TRECHO APRESENTADO
· · · · · · ·
LIX.–Nada havendo qualquer impedimento para o Exequente em querer ser ressarcido do valor em divida rapidamente,
LX.–Uma vez que através do plano de pagamento, no âmbito da insolvência, demorará, pelo menos, mais seis anos a receber o que lhe é devido, sem receber qualquer tipo de juro vincendo.
LXI.–Receberá, apenas e só, o valor reclamado em 2013, em dez anos, em 120 prestações mensais e sucessivas.
LXII.–Quer o Exequente com isto dizer que, não pretende receber em duplicado (através do plano de pagamento da insolvência e das penhoras da ação executiva), mas sim o mais rápido possível, fazendo as devidas reduções ao valor em divida.
LXIII.–É, por isso, indiscutível e inequívoco que a Executada, enquanto avalista, responde solidariamente perante o Exequente, portador da Livrança, podendo ser demandada, individual ou conjuntamente.
LXIV.–Se assim não fosse estava retirada ao aval a sua natureza garantística.
LXV.–Assim o determina a LULL artºs 32, 47, 77 e 78 e assim o entendeu o STJ em Acórdão Uniformizador de Jurisprudência de 11.12.2012, de onde se retira que “O avalista não é responsável ou não se obriga ao cumprimento da obrigação constituída pelo avalizado, mas tão só ao pagamento da quantia titulada no título de crédito”.
LXVI.–O mesmo entendimento apoiaram a Relação de Guimarães em 05.12.2013, a Relação de Lisboa em 09.09.2013 e, mais uma vez, o STJ em 26.02.2013”.
Conclui, no sentido da procedência do recurso, devendo, em consequência, a sentença recorrida “ser anulada e, em sua substituição, deve ser proferido douto Acórdão que julgue os Embargos de Executado como improcedentes”.

6– A Recorrida/Executada/Embargante apresentou contra-alegações, nas quais formulou as seguintes CONCLUSÕES:
“A)– A questão a decidir nos presentes é saber se o Banco exequente poderia em primeiro lugar preencher a livrança de fls_ e, mesmo assim, qual o valor que lhe era lícito ser aposto.
B)– O exequente intentou a acção executiva a 3 de Agosto de 2016, alegando que é dono e legítimo portador da livrança que constitui o título executivo, avalizada pela embargante, a qual apresenta como dia de vencimento 29 de Setembro de 2014 e que foi entregue como garantia prestada a favor do contrato de crédito nº …-….
C)– Sucede que nessa data (Setembro de 2014) não existia qualquer incumprimento por parte dos mutuários, pelo que não poderia ter sido preenchida sequer a livrança.
D)– Conforme resulta da factualidade provada (pontos 8 a 11 dos factos provados constantes da sentença) ainda no ano de 2013 e encontrando-se em vigor o contrato de crédito nº …- …, no âmbito do processo nº …/… que corria termos no …º Juízo Cível do Tribunal de Família e Menores e de Comarca de Loures, ao abrigo do CIRE, os mutuários apresentaram aos seus credores (incluindo ao Banco exequente, com pagamento de 100% do seu valor) um plano de pagamento de todas as suas dívidas – conforme igualmente documento já junto aos autos.
· · · · · · ·
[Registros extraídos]

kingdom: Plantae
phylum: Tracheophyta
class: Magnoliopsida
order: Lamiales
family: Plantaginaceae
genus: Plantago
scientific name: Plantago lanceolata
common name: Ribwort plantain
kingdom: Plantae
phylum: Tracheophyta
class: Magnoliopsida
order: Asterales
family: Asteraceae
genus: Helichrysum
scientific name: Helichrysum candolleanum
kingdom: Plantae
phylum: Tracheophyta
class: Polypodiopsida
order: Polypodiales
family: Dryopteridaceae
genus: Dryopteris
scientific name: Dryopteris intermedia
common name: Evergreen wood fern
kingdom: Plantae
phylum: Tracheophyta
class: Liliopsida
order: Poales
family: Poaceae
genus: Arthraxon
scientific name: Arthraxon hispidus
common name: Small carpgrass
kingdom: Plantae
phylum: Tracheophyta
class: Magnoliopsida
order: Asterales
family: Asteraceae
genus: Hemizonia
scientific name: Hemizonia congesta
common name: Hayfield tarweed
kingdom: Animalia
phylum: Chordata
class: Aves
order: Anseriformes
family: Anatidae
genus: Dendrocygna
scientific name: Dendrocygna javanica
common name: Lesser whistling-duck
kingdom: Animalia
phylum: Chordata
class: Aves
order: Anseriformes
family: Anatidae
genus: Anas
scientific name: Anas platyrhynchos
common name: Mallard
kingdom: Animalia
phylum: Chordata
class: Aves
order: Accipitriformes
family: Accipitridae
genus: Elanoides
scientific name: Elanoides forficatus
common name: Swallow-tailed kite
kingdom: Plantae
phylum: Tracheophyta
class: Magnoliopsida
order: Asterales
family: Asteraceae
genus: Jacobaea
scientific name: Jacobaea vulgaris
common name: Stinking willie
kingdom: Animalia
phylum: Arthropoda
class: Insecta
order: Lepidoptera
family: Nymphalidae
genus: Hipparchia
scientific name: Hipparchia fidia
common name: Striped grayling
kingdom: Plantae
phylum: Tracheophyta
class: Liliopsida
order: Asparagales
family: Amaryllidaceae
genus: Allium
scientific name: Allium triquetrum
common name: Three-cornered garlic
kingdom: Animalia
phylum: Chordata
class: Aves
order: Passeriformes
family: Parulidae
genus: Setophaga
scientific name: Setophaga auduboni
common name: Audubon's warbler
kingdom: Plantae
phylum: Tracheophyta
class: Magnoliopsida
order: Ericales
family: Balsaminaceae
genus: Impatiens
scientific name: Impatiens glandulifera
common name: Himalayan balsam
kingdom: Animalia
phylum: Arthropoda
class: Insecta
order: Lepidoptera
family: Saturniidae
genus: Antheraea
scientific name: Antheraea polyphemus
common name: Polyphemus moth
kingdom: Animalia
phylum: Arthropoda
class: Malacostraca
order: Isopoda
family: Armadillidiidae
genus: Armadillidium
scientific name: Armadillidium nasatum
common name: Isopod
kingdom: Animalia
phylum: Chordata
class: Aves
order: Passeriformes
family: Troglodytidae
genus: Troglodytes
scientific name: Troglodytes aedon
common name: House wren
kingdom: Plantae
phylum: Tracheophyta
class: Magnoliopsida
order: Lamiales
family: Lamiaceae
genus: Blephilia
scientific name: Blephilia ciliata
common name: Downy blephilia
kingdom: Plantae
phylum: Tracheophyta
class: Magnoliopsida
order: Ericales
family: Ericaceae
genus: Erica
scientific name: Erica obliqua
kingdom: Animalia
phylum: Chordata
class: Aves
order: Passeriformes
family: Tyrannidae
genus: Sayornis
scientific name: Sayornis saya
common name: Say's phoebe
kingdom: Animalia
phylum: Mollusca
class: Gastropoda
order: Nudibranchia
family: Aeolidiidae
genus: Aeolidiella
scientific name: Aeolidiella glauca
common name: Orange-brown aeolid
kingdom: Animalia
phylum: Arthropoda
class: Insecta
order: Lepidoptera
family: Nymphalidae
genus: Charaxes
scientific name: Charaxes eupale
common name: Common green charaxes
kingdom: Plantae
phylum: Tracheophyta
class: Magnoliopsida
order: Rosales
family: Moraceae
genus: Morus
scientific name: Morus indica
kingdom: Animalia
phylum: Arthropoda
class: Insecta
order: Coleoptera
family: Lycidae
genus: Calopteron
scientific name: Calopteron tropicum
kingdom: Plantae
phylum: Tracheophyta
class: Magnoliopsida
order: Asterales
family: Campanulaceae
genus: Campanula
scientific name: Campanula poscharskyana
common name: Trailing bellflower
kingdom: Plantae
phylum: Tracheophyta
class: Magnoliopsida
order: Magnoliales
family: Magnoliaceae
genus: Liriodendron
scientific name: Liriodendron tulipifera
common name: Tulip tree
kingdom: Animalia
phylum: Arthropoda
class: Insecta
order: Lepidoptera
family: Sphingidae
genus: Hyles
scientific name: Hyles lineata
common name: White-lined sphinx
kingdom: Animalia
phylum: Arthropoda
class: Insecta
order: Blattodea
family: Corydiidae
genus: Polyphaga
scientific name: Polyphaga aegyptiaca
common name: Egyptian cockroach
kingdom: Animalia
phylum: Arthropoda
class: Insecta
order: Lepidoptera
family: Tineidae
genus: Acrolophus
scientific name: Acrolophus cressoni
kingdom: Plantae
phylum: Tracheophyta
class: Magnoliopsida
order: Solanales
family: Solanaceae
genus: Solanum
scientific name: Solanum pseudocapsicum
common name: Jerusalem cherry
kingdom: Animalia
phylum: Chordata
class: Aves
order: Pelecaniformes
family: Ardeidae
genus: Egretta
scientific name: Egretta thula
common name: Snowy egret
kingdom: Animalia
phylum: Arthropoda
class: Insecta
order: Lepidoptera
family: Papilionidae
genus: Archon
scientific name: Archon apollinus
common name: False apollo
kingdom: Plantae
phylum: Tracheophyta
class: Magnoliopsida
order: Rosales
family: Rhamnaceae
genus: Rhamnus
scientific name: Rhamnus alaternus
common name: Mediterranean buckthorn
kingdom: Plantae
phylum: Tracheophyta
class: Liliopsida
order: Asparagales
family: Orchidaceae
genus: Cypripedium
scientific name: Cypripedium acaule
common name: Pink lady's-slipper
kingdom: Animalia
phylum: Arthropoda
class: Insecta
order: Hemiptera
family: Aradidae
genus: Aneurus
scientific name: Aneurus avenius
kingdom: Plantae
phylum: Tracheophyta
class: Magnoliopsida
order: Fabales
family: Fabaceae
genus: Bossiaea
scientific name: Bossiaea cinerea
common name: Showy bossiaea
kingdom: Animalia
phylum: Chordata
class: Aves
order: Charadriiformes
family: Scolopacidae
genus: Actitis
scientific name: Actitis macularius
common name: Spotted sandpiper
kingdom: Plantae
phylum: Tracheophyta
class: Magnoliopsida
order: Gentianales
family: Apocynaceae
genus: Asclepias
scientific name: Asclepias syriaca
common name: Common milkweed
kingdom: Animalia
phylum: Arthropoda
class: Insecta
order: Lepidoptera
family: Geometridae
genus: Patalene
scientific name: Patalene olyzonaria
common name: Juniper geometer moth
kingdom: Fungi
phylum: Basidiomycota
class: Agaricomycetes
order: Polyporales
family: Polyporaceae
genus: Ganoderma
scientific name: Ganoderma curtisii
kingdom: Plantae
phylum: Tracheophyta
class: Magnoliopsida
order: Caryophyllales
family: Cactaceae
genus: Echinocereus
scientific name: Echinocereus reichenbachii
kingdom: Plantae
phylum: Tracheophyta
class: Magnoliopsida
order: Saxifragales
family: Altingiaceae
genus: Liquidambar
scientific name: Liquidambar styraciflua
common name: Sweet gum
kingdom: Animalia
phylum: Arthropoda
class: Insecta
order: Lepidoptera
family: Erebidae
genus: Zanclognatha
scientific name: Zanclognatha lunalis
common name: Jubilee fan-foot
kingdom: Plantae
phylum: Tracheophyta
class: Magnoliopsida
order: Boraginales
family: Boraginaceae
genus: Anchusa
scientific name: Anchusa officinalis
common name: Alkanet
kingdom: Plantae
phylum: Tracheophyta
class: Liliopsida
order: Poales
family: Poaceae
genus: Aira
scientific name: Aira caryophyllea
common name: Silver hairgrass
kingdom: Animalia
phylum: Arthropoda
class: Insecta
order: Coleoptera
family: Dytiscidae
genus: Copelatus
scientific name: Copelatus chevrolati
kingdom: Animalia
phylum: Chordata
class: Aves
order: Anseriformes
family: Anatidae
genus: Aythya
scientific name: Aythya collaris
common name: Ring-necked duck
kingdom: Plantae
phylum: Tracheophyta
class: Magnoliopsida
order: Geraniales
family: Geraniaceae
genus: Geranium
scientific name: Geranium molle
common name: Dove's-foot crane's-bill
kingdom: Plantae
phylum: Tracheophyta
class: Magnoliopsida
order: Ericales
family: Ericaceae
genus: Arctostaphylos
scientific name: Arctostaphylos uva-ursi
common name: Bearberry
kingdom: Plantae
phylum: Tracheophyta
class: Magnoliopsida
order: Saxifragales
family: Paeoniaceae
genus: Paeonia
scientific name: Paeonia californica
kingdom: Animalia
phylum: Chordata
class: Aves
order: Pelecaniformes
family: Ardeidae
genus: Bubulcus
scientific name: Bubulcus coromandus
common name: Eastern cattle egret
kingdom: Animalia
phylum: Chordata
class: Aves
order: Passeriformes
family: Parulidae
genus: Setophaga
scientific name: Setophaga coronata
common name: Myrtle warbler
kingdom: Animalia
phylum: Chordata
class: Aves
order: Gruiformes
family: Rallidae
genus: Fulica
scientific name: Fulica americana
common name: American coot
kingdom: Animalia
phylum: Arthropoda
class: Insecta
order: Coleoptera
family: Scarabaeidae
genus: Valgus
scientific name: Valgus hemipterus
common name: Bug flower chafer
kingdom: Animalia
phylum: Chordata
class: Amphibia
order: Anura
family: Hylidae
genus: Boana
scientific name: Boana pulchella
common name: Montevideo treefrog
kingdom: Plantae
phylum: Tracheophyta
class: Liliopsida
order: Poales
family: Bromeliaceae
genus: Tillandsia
· · · · · · ·
O QUE FAZER
Copie do trecho apresentado, sem alterar nada, a passagem que vai de "D)– Conforme resulta" até "junto aos autos.".

RESPOSTA AO EXERCÍCIO
D)– Conforme resulta da factualidade provada (pontos 8 a 11 dos factos provados constantes da sentença) ainda no ano de 2013 e encontrando-se em vigor o contrato de crédito nº …- …, no âmbito do processo nº …/… que corria termos no …º Juízo Cível do Tribunal de Família e Menores e de Comarca de Loures, ao abrigo do CIRE, os mutuários apresentaram aos seus credores (incluindo ao Banco exequente, com pagamento de 100% do seu valor) um plano de pagamento de todas as suas dívidas – conforme igualmente documento já junto aos autos.